(Exercise): What lines in the records below hold the string "trash"? Please show them.

╭─ Material to process

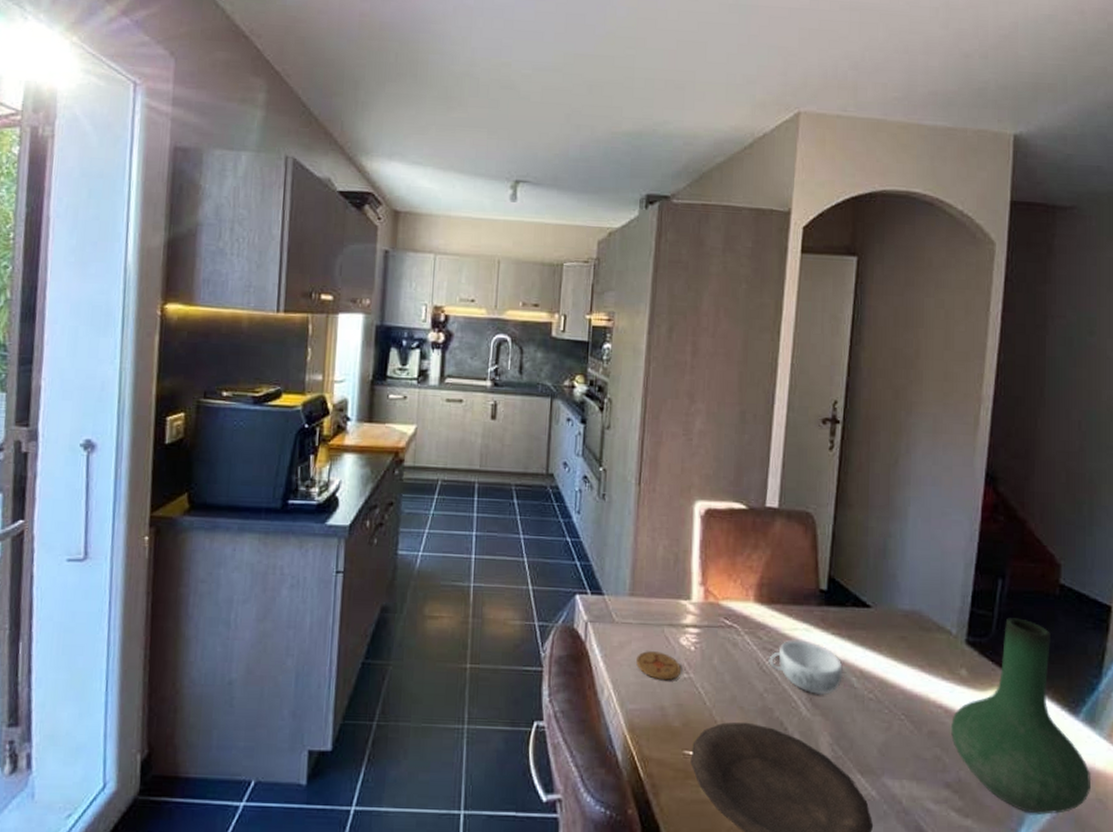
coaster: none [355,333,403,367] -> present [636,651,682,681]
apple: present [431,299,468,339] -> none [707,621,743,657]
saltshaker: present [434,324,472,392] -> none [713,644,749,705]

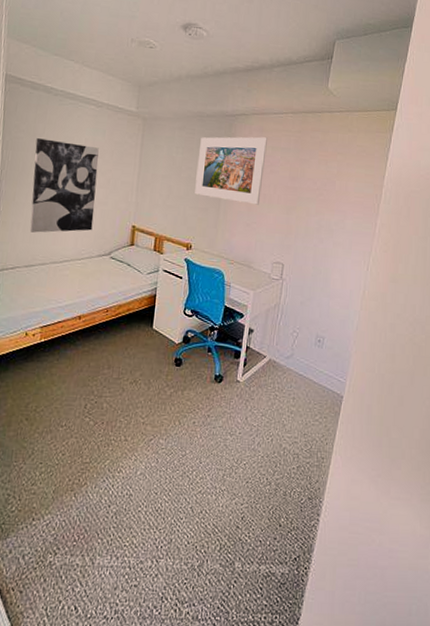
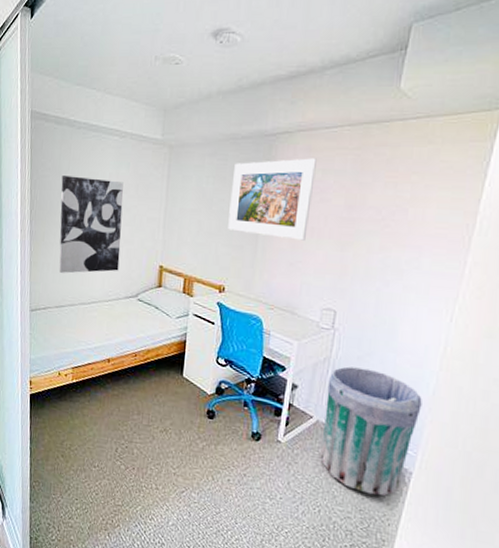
trash can: none [272,310,349,420] -> present [320,366,422,496]

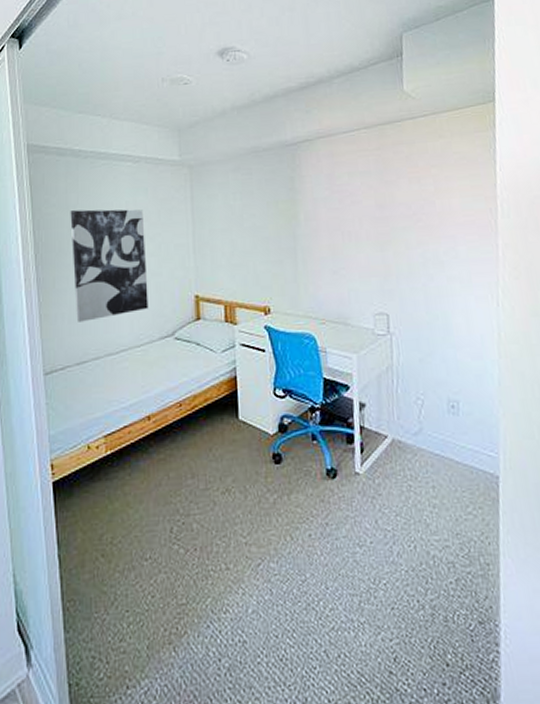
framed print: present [228,158,317,241] -> none [260,162,345,247]
trash can: present [320,366,422,496] -> none [395,370,492,513]

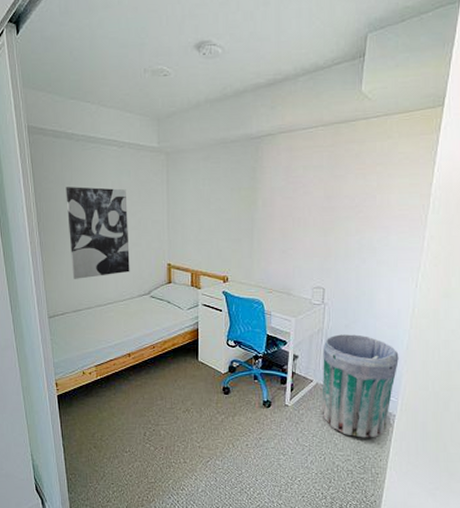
trash can: none [395,370,492,513] -> present [321,334,399,438]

╰─

(Result):
trash can: none [272,310,349,420] -> present [320,366,422,496]
trash can: present [320,366,422,496] -> none [395,370,492,513]
trash can: none [395,370,492,513] -> present [321,334,399,438]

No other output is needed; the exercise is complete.